Domingo, 25 de septiembre de 2005 | Hoy
DICCIONARIOS
La historiadora Maxine Hanon costeó de su bolsillo un diccionario de británicos en Buenos Aires. No sólo tiene cerca de 900 páginas sino que promete otro tomo, de la batalla de Caseros hasta nuestros días.
Por Sergio Kiernan
En el imaginario argentino, los ingleses hacen de sapo de otro pozo. Están pero no se quedan, son pero se hacen, se pintan con definiciones esdrújulas como “Anglo-Argentine”. Y sin embargo, en el crisol de razas hay un fuerte picante inglés que arranca desde los tiempos más remotos y se mezcla con lo criollo, lo español y lo inmigrante, apareciendo en cosas como que los tea sandwiches sean un plato nacional bajo el nombre de “de miga”. Probá encontrar uno en Nueva York...
Maxine Hanon es abogada e historiadora, descendiente de ingleses y autora de un estudio sobre el primer cementerio protestante de la ciudad y del olvidado cinturón de quintas inglesas que rodeaban la ciudad que terminaba en Callao. Su diccionario es apabullante: novecientas páginas con cuatro mil entradas que resumen años de investigación en diarios, archivos y bibliotecas, para encontrar lo que parece ser cada británico que se haya quedado por estos rumbos.

**Consigna:**
¿Concuerda cada una de estas afirmaciones con la nota sobre el diccionario de británicos? Responda sí o no y cite textualmente las palabras de la nota que lo deciden.
1. El diccionario reúne cuatro mil entradas.
2. La publicación del diccionario fue financiada por una institución.
3. Maxine Hanon es abogada además de historiadora.

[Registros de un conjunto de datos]
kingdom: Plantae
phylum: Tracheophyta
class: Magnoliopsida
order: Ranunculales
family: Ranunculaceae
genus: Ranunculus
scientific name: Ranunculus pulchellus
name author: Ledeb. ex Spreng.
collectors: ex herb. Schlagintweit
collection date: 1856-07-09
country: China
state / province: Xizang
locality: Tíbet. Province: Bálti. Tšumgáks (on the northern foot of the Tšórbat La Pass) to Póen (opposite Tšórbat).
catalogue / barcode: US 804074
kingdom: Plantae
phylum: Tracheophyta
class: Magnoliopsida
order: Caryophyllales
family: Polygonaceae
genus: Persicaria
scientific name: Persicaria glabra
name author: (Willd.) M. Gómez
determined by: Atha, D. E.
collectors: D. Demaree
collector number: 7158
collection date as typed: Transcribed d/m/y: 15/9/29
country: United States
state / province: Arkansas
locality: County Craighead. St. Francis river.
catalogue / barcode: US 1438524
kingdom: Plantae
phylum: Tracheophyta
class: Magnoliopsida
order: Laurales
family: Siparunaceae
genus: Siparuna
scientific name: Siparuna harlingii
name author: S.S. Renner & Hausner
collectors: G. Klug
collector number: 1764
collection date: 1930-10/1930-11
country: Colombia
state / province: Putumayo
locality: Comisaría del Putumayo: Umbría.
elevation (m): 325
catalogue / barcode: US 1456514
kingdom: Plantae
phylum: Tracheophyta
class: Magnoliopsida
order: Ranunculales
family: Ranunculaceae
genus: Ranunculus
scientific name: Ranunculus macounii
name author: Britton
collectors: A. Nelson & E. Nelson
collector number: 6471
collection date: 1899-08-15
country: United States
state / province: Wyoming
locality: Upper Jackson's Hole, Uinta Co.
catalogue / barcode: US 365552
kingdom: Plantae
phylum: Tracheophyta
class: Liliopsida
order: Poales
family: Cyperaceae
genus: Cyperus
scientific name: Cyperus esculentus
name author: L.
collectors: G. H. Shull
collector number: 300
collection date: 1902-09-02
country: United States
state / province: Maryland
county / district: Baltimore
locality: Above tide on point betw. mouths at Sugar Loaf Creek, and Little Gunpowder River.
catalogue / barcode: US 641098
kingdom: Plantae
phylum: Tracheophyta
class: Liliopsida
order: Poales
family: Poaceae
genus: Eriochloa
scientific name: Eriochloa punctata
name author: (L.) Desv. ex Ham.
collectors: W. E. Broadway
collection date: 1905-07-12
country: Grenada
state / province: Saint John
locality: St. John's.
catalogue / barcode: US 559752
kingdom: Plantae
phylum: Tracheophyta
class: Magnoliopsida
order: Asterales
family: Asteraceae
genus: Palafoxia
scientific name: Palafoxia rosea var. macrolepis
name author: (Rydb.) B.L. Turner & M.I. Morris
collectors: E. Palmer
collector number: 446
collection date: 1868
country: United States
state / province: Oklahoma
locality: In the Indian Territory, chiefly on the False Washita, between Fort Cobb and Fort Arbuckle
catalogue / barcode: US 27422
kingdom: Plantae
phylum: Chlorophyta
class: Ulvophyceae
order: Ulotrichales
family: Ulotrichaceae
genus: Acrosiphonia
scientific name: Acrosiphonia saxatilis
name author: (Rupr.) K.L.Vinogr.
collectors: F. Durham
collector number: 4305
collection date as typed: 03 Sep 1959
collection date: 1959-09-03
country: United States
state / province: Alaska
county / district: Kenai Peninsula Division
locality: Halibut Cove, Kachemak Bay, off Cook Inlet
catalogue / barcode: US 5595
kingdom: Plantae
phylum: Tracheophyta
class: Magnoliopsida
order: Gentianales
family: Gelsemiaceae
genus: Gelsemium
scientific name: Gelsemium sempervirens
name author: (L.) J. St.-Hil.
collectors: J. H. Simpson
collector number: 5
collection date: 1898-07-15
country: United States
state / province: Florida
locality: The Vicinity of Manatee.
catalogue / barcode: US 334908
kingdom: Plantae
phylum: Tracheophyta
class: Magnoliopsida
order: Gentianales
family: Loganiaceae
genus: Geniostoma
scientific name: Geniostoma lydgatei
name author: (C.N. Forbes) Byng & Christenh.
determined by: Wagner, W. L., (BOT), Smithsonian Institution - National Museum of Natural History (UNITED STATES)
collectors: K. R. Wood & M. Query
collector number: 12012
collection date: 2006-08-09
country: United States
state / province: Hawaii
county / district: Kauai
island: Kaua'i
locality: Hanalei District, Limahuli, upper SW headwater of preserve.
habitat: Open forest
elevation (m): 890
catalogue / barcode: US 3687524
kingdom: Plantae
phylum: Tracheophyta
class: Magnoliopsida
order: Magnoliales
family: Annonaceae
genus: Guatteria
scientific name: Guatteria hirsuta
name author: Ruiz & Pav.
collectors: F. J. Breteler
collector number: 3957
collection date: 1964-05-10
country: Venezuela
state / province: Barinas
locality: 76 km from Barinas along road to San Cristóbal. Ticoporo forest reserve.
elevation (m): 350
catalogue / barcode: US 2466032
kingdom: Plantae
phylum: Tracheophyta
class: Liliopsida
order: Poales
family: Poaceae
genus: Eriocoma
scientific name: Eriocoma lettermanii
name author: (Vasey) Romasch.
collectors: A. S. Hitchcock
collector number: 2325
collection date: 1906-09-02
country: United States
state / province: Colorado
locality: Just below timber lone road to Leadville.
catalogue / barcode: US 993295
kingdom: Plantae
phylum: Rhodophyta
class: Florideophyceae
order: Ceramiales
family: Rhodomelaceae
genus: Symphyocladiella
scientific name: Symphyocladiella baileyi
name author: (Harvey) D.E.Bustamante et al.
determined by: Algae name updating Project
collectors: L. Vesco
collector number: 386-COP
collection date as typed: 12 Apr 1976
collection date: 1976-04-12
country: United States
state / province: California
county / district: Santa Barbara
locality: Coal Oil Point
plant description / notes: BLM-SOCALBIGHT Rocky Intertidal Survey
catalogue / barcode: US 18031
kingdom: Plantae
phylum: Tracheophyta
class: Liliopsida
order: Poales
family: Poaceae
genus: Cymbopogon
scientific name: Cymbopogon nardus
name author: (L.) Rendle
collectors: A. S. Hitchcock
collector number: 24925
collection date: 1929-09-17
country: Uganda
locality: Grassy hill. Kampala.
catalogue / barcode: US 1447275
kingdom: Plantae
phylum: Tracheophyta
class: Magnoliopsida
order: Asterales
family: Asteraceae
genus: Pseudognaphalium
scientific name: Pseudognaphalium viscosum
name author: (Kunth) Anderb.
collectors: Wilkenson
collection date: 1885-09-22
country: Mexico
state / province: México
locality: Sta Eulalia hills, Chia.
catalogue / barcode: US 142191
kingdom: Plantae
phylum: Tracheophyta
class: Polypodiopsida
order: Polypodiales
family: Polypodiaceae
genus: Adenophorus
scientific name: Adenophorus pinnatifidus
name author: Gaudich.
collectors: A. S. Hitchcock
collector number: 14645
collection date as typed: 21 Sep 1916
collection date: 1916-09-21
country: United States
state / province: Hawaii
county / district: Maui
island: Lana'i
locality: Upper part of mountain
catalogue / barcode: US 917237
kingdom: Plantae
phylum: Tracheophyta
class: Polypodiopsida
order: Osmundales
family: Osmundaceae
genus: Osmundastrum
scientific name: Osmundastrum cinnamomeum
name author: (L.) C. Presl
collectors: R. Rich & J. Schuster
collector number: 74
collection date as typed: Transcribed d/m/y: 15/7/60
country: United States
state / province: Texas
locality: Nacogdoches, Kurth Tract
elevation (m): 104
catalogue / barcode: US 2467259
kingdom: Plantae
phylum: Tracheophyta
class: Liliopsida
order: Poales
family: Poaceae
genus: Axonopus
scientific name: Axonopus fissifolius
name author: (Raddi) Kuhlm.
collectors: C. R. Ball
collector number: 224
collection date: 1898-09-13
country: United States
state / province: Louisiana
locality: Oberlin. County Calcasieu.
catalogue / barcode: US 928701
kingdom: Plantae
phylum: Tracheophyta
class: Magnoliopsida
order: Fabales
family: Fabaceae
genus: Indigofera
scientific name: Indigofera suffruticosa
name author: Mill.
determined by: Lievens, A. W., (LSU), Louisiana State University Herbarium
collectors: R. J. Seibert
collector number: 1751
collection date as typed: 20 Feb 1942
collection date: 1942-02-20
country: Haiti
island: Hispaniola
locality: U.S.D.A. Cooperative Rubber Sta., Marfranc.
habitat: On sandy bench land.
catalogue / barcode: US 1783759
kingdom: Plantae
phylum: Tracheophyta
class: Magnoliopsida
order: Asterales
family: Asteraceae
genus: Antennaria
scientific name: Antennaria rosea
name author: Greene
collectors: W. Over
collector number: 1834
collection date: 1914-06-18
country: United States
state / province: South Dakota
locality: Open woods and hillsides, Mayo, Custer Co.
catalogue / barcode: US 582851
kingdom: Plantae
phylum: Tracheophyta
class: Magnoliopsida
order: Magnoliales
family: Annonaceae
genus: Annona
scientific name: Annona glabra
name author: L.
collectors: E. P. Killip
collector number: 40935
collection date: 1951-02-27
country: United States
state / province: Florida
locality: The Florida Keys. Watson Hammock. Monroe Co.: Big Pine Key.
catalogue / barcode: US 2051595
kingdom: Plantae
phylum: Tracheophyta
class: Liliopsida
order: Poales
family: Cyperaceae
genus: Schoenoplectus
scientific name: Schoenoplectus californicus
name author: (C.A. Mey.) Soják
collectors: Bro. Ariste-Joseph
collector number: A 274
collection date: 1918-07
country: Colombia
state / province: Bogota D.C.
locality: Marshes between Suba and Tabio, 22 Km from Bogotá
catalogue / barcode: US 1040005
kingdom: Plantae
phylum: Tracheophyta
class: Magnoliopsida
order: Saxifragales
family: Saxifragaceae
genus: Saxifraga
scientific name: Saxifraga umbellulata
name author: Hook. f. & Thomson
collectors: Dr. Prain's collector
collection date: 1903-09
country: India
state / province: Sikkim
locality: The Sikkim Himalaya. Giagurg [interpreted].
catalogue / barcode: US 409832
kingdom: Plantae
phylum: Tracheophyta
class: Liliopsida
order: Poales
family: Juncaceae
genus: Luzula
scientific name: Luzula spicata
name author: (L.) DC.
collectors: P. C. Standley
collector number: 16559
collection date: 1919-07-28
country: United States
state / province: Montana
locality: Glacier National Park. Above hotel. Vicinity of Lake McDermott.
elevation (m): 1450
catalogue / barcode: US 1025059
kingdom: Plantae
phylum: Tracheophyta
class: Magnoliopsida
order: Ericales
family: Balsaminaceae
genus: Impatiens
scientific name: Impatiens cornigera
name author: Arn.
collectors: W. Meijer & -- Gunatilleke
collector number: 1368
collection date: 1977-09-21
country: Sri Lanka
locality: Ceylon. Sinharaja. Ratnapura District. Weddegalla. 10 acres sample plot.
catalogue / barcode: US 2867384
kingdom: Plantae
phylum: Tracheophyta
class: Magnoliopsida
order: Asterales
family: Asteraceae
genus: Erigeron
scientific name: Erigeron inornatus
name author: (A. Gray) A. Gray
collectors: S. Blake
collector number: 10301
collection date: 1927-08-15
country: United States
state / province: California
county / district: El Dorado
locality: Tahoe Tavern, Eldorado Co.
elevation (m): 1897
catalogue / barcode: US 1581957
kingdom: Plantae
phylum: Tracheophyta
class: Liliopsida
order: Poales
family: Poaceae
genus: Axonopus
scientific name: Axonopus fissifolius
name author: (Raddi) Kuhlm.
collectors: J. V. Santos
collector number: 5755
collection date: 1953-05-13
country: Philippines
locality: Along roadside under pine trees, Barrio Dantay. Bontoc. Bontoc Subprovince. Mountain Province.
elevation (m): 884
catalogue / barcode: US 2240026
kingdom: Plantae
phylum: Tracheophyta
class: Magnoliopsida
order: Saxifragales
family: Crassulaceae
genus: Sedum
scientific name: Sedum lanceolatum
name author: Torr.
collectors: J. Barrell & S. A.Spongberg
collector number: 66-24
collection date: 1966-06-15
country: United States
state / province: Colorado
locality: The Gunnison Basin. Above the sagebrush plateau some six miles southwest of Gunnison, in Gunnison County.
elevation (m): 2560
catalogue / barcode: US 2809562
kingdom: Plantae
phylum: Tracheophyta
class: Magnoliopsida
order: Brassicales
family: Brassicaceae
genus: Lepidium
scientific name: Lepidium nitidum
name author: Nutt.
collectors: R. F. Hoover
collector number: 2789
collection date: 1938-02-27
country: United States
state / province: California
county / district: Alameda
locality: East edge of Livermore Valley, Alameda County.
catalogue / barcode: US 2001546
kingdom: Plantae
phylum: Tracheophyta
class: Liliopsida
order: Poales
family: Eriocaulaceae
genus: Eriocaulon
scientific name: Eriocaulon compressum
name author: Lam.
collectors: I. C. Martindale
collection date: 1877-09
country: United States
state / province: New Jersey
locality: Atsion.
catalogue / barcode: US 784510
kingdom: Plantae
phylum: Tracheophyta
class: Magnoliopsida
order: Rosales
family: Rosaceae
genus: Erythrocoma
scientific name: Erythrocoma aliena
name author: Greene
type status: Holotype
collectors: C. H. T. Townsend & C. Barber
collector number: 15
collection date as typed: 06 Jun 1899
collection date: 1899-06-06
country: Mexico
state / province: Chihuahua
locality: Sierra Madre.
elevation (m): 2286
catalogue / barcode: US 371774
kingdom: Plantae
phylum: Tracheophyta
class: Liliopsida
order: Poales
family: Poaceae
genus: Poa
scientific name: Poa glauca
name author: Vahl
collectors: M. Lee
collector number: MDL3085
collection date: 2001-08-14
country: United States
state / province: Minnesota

**Respuesta:**
1. Sí: "novecientas páginas con cuatro mil entradas".
2. No: "costeó de su bolsillo un diccionario de británicos en Buenos Aires".
3. Sí: "Maxine Hanon es abogada e historiadora".